Task list
1) Name the possible causes that the poinsettia nutrient-deficiency notes give as numbered headings.
2) According to the poinsettia nutrient-deficiency notes, why is dolomitic lime preferred when irrigation water is naturally low in Mg and Ca?
3) Carry on the poinsettia nutrient-deficiency notes from their last sentence.

Selected passage
┌──

Possibility #1: High pH nutrient lock-out

If there was adequate Mg and Mo in the soil solution, then the plant should have no problem taking it up when the pH of the substrate is 8.

Even when there is adequate iron in the soil solution, the plant will have a difficult time acquiring it when the substrate pH is 8.

It's not always the case with other species, but with poinsettias, I have seen situations where an iron deficiency looks very similar to magnesium deficiency.

Therefore, it's completely possible that we're looking at an iron deficiency...at least to some extent.

Possibility #2: low fertility

Experts disagree on whether it's best to cut off fertilizer in poinsettias for any length of time before shipping. Poinsettias do use less fertilizer as they progress through the flowering stage. As a consequence, excess fertilizer salts can build up in the substrate -- especially if they're not irrigated to leaching.

Some recommend using clear water 2-3 weeks before shipping to avoid salt build-up and help prepare the plant for life on a retail shelf.

Others suggest that using clear water increases the risk of nutrient deficiencies that appear right before shipping time and reduces the shelf life of the plant (and sell-through).

It's equally possible that 3-4 weeks of clear water may have been a little too much.

Other related considerations are water alkalinity, lime type, and the amount of lime in the mix. If your irrigation water is naturally low in Mg and Ca, then the nutrition program should account for that with a little extra of both. Dolomitic lime is absolutely preferred in this situation because it contains magnesium. Poinsettias take time to grow. More time = more irrigations = more opportunity for the lime to leach out the bottom.

I recognize that the 14-0-14 is probably a Cal-Mag formulation. And considering that the pH drifted up to 8, I'm also assuming that you have water with naturally high alkalinity. Correct me if I'm wrong. =)

Possibility #3: Environmentally-induced deficiency / product phytotoxicity
Some nutrients, such as calcium, rely on transpiration to move throughout the plant. If the relative humidity around the stomata is high, then transpiration slows down. I usually see this in seed houses early in January and February when everything is warm and humid, but it could conceivably happen any time of year.

If the foggers are running quite a bit, then it might increase the humidity along the rows to a point where transpiration slows down. I haven't heard of this being a problem with magnesium.

└──

Dataset

┌──

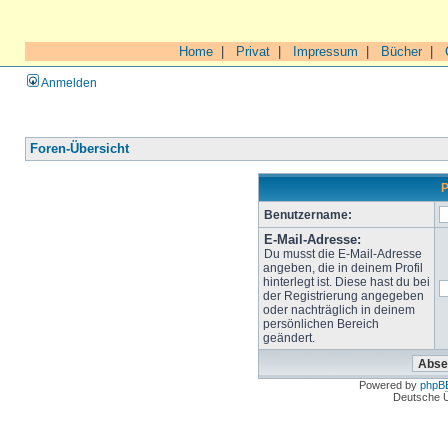
Home
|
Privat
|
Impressum
|
Bücher
|
Anmelden
Foren-Übersicht
P
Benutzername:
E-Mail-Adresse:
Du musst die E-Mail-Adresse
angeben, die in deinem Profil
hinterlegt ist. Diese hast du bei
der Registrierung angegeben
oder nachträglich in deinem
persönlichen Bereich
geändert.
Powered by
phpB
Deutsche 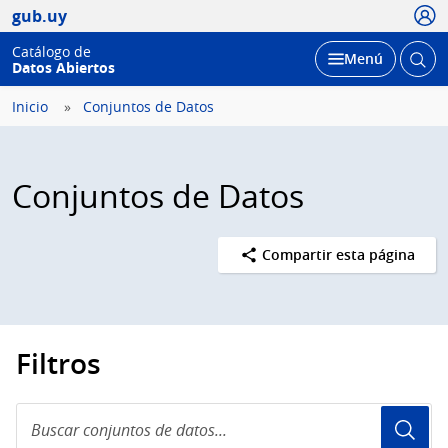
Usua
gub.uy
Catálogo de
Abrir
Desplegar
Menú
Datos Abiertos
busc
Inicio
Conjuntos de Datos
Conjuntos de Datos
Compartir esta página
Filtros
Buscar
conjuntos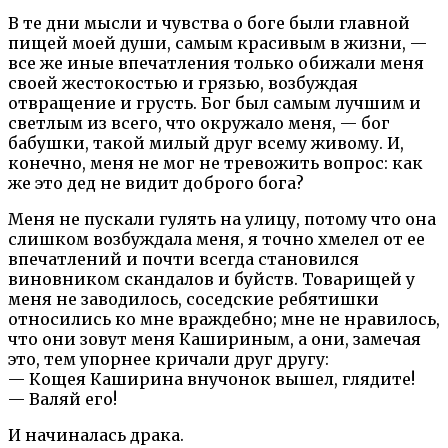
В те дни мысли и чувства о боге были главной
пищей моей души, самым красивым в жизни, —
все же иные впечатления только обижали меня
своей жестокостью и грязью, возбуждая
отвращение и грусть. Бог был самым лучшим и
светлым из всего, что окружало меня, — бог
бабушки, такой милый друг всему живому. И,
конечно, меня не мог не тревожить вопрос: как
же это дед не видит доброго бога?
Меня не пускали гулять на улицу, потому что она
слишком возбуждала меня, я точно хмелел от ее
впечатлений и почти всегда становился
виновником скандалов и буйств. Товарищей у
меня не заводилось, соседские ребятишки
относились ко мне враждебно; мне не нравилось,
что они зовут меня Кашириным, а они, замечая
это, тем упорнее кричали друг другу:
— Кощея Каширина внучонок вышел, глядите!
— Валяй его!
И начиналась драка.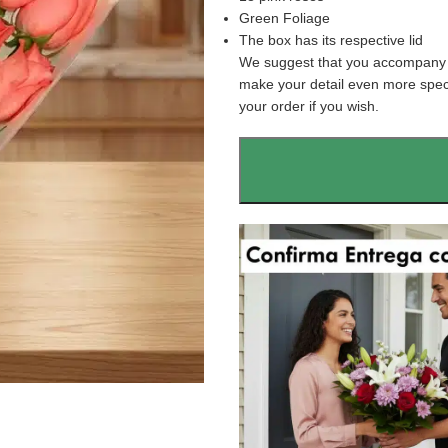
Green Foliage
The box has its respective lid
We suggest that you accompany th
make your detail even more speci
your order if you wish.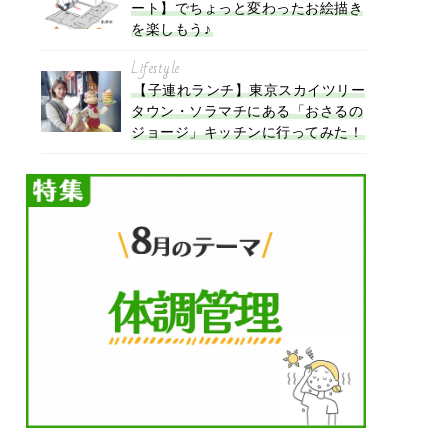
ート】でちょっと変わったお絵描き
を楽しもう♪
Lifestyle
【子連れランチ】東京スカイツリー
タウン・ソラマチにある「おさるの
ジョージ」キッチンに行ってみた！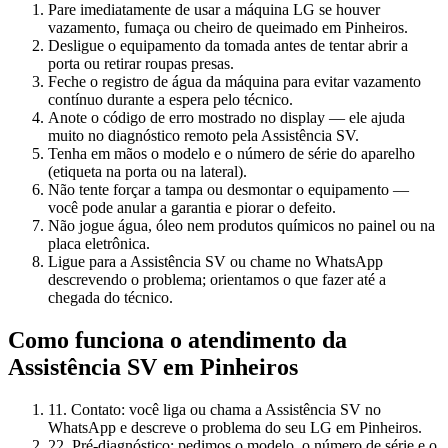
Pare imediatamente de usar a máquina LG se houver
vazamento, fumaça ou cheiro de queimado em Pinheiros.
Desligue o equipamento da tomada antes de tentar abrir a
porta ou retirar roupas presas.
Feche o registro de água da máquina para evitar vazamento
contínuo durante a espera pelo técnico.
Anote o código de erro mostrado no display — ele ajuda
muito no diagnóstico remoto pela Assistência SV.
Tenha em mãos o modelo e o número de série do aparelho
(etiqueta na porta ou na lateral).
Não tente forçar a tampa ou desmontar o equipamento —
você pode anular a garantia e piorar o defeito.
Não jogue água, óleo nem produtos químicos no painel ou na
placa eletrônica.
Ligue para a Assistência SV ou chame no WhatsApp
descrevendo o problema; orientamos o que fazer até a
chegada do técnico.
Como funciona o atendimento da
Assistência SV
em Pinheiros
1
1. Contato: você liga ou chama a Assistência SV no
WhatsApp e descreve o problema do seu LG em Pinheiros.
2
2. Pré-diagnóstico: pedimos o modelo, o número de série e o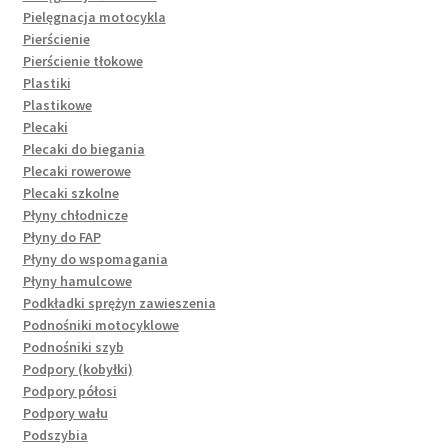
Pielęgnacja motocykla
Pierścienie
Pierścienie tłokowe
Plastiki
Plastikowe
Plecaki
Plecaki do biegania
Plecaki rowerowe
Plecaki szkolne
Płyny chłodnicze
Płyny do FAP
Płyny do wspomagania
Płyny hamulcowe
Podkładki sprężyn zawieszenia
Podnośniki motocyklowe
Podnośniki szyb
Podpory (kobyłki)
Podpory półosi
Podpory wału
Podszybia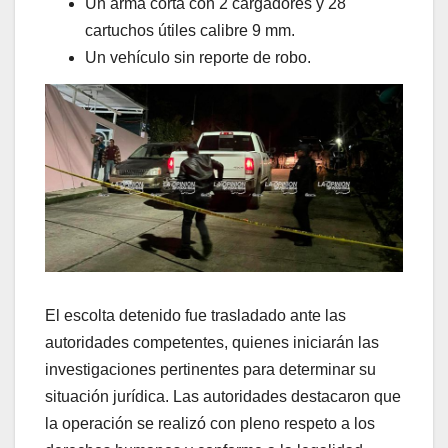
Un arma corta con 2 cargadores y 28
cartuchos útiles calibre 9 mm.
Un vehículo sin reporte de robo.
El escolta detenido fue trasladado ante las
autoridades competentes, quienes iniciarán las
investigaciones pertinentes para determinar su
situación jurídica. Las autoridades destacaron que
la operación se realizó con pleno respeto a los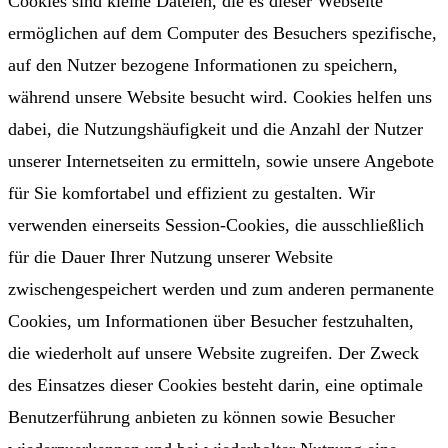
Cookies sind kleine Dateien, die es dieser Webseite
ermöglichen auf dem Computer des Besuchers spezifische,
auf den Nutzer bezogene Informationen zu speichern,
während unsere Website besucht wird. Cookies helfen uns
dabei, die Nutzungshäufigkeit und die Anzahl der Nutzer
unserer Internetseiten zu ermitteln, sowie unsere Angebote
für Sie komfortabel und effizient zu gestalten. Wir
verwenden einerseits Session-Cookies, die ausschließlich
für die Dauer Ihrer Nutzung unserer Website
zwischengespeichert werden und zum anderen permanente
Cookies, um Informationen über Besucher festzuhalten,
die wiederholt auf unsere Website zugreifen. Der Zweck
des Einsatzes dieser Cookies besteht darin, eine optimale
Benutzerführung anbieten zu können sowie Besucher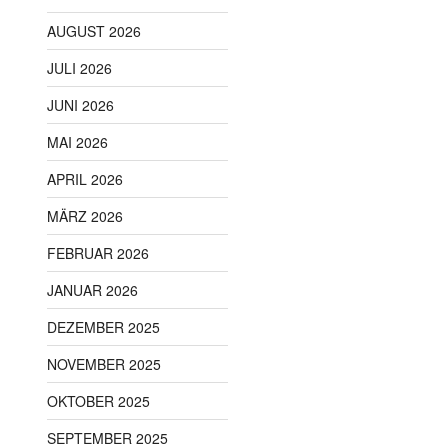
AUGUST 2026
JULI 2026
JUNI 2026
MAI 2026
APRIL 2026
MÄRZ 2026
FEBRUAR 2026
JANUAR 2026
DEZEMBER 2025
NOVEMBER 2025
OKTOBER 2025
SEPTEMBER 2025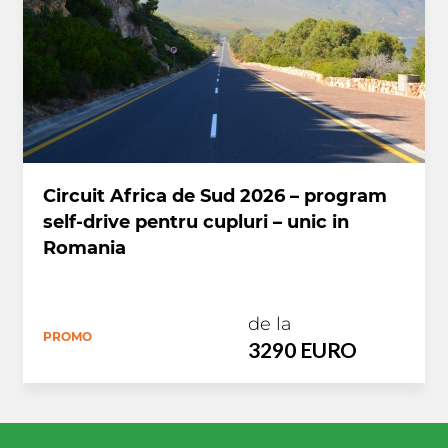
Circuit Africa de Sud 2026 – program
self-drive pentru cupluri – unic in
Romania
de la
PROMO
3290 EURO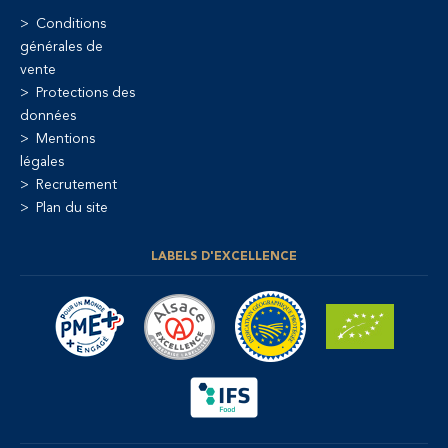
Conditions
générales de
vente
Protections des
données
Mentions
légales
Recrutement
Plan du site
LABELS D'EXCELLENCE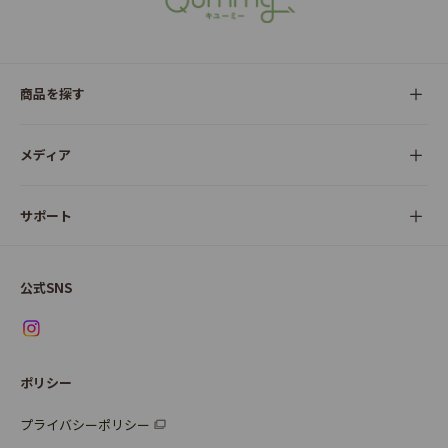
商品を探す
全ての商品
メディア
サラダ
Qummy(キユーミー)について
サポート
Qummy便り
Qummyの食卓提案
ご利用ガイド
すべてのサラダ
公式SNS
ニュース
お問い合わせ
サラダセット
調味料
レシピ
パッケージサラダ
ポリシー
トッピング
すべての調味料
惣菜サラダ
プライバシーポリシー
スープ
マヨネーズ・ドレッシング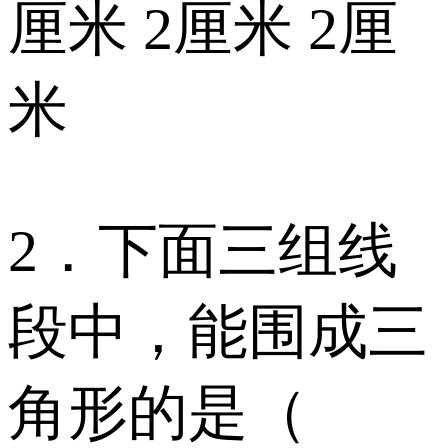
厘米 2厘米 2厘
米
2．下面三组线
段中，能围成三
角形的是（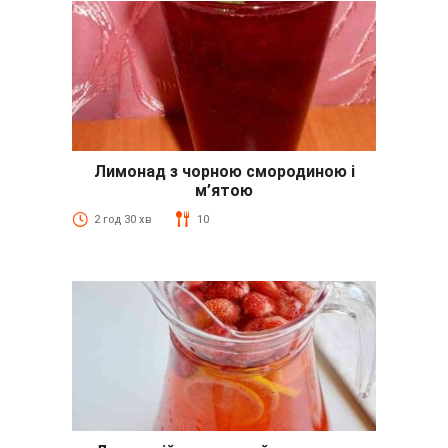
Лимонад з чорною смородиною і
м’ятою
2 год 30 хв
10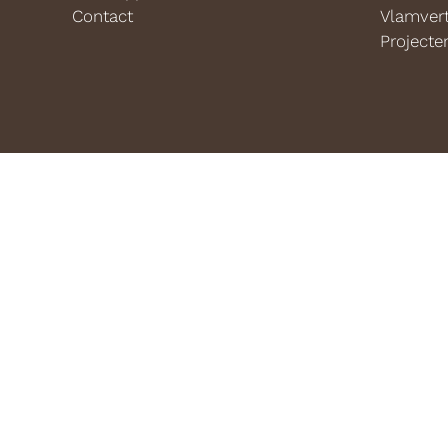
Contact
Vlamver
Projecte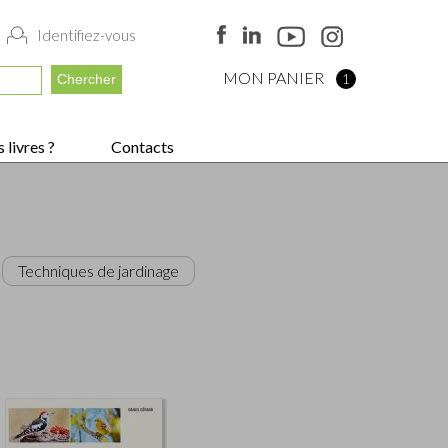
Identifiez-vous
MON PANIER
1
 livres ?
Contacts
Techniques de jardinage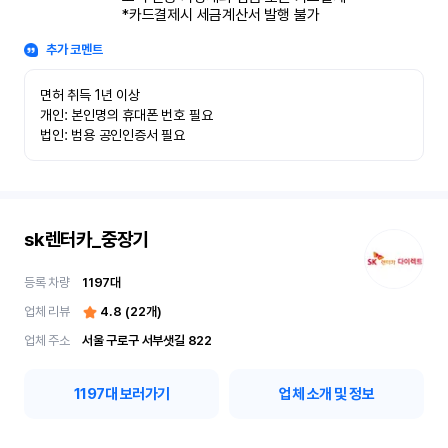
*카드결제시 세금계산서 발행 불가
추가 코멘트
면허 취득 1년 이상

개인: 본인명의 휴대폰 번호 필요

법인: 범용 공인인증서 필요
sk렌터카_중장기
등록 차량
1197
대
업체 리뷰
4.8
(
22
개)
업체 주소
서울 구로구 서부샛길 822
1197
대 보러가기
업체 소개 및 정보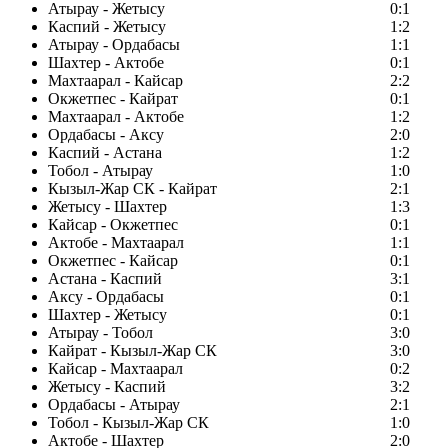
Атырау - Жетысу
0:1
Каспий - Жетысу
1:2
Атырау - Ордабасы
1:1
Шахтер - Актобе
0:1
Махтаарал - Кайсар
2:2
Окжетпес - Кайрат
0:1
Махтаарал - Актобе
1:2
Ордабасы - Аксу
2:0
Каспий - Астана
1:2
Тобол - Атырау
1:0
Кызыл-Жар СК - Кайрат
2:1
Жетысу - Шахтер
1:3
Кайсар - Окжетпес
0:1
Актобе - Махтаарал
1:1
Окжетпес - Кайсар
0:1
Астана - Каспий
3:1
Аксу - Ордабасы
0:1
Шахтер - Жетысу
0:1
Атырау - Тобол
3:0
Кайрат - Кызыл-Жар СК
3:0
Кайсар - Махтаарал
0:2
Жетысу - Каспий
3:2
Ордабасы - Атырау
2:1
Тобол - Кызыл-Жар СК
1:0
Актобе - Шахтер
2:0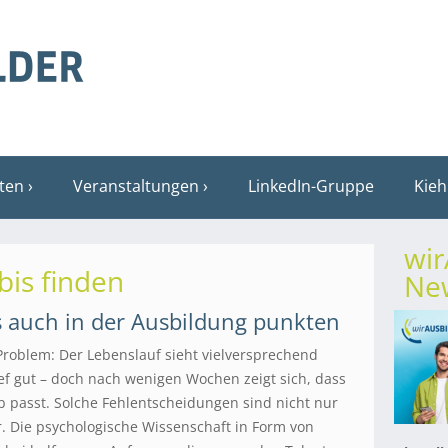
sten
Veranstaltungen
LinkedIn-Gruppe
Kieh
wi
bis finden
New
 auch in der Ausbildung punkten
 Problem: Der Lebenslauf sieht vielversprechend
f gut – doch nach wenigen Wochen zeigt sich, dass
b passt. Solche Fehlentscheidungen sind nicht nur
r. Die psychologische Wissenschaft in Form von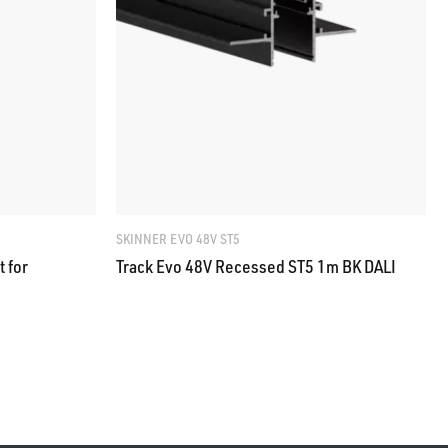
SKINNER EVO 48V ST5
 for
Track Evo 48V Recessed ST5 1m BK DALI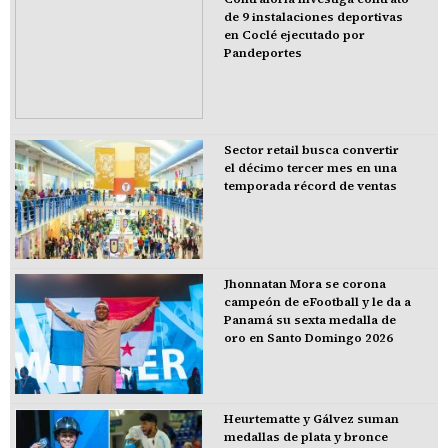
de 9 instalaciones deportivas
en Coclé ejecutado por
Pandeportes
Sector retail busca convertir
el décimo tercer mes en una
temporada récord de ventas
Jhonnatan Mora se corona
campeón de eFootball y le da a
Panamá su sexta medalla de
oro en Santo Domingo 2026
Heurtematte y Gálvez suman
medallas de plata y bronce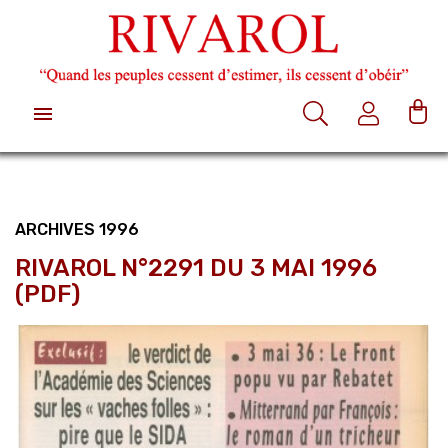

ARCHIVES 1996
RIVAROL N°2291 DU 3 MAI 1996
(PDF)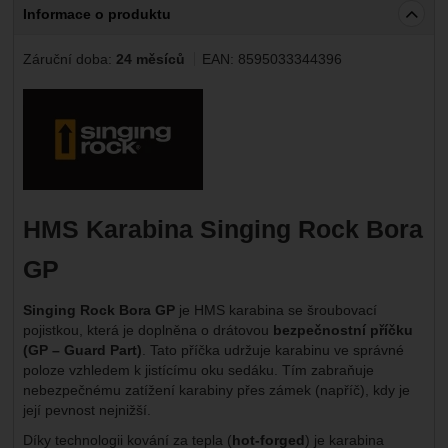
Informace o produktu
Záruční doba:
24 měsíců
EAN:
8595033344396
Výrobce:
HMS Karabina Singing Rock Bora
GP
Singing Rock Bora GP
je HMS karabina se šroubovací
pojistkou, která je doplněna o drátovou
bezpečnostní příčku
(GP – Guard Part)
. Tato příčka udržuje karabinu ve správné
poloze vzhledem k jistícímu oku sedáku. Tím zabraňuje
nebezpečnému zatížení karabiny přes zámek (napříč), kdy je
její pevnost nejnižší.
Díky technologii kování za tepla (
hot-forged
) je karabina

└──

Expected results
1)
- High pH nutrient lock-out
- Low fertility
- Environmentally-induced deficiency / product phytotoxicity

2) Dolomitic lime is preferred because it contains magnesium. This helps make up for water that is naturally low in that nutrient.

3)
Alternatively, there could a phytotoxic response to the products coming from the fogger.

Another consideration is that the edges are drying out faster and are experiencing an extended series of minor drought-induced nutrient deficient moments.

Possibility #4: Compromised root system

I forgot to ask you about the root systems. I'm assuming the roots look fine, yes? Perhaps you could post a photo? Anyway, root rots can certainly cause nutrient deficiencies by reducing the ability of the roots to take up water and nutrients.


Possibility #3 takes a lot of imagination and seems like a stretch for me.
You should be able to evaluate whether #4 is a reasonable possibility.

I think that #1 and #2 are both possibilities with a reasonable amount of likelihood. It could a single cause or a combination of the two.

If you're keen on getting to the root cause (pun intended), then I highly recommend getting a leaf tissue analysis. If the roots look sketchy, it might be a good idea to send it in to a diagnostics lab to see if you've got a disease problem on your hands.

Other thoughts:
I like that you're working on lowering the pH. A pH of 6 would be right in the sweet spot.

If you're into experimenting, consider something like this:
  • Apply an iron drench to 3-5 symptomatic plants (make sure to rinse off the foliage)
  • Apply a magnesium sulfate (Epsom salts) drench to another 3-5 symptomatic plants (if you have high alkalinity, use 6-8 oz Epsom salts / 100 gallons water. Low alkalinity use12-16 oz Epsom salts / 100 gallons water).
  • Wait a few days and observe the results.

You might even try to apply both treatments to another 3-5 plants and see what happens. I'm not sure if it's a good idea to tank mix the Epsom salts and the iron drench, though.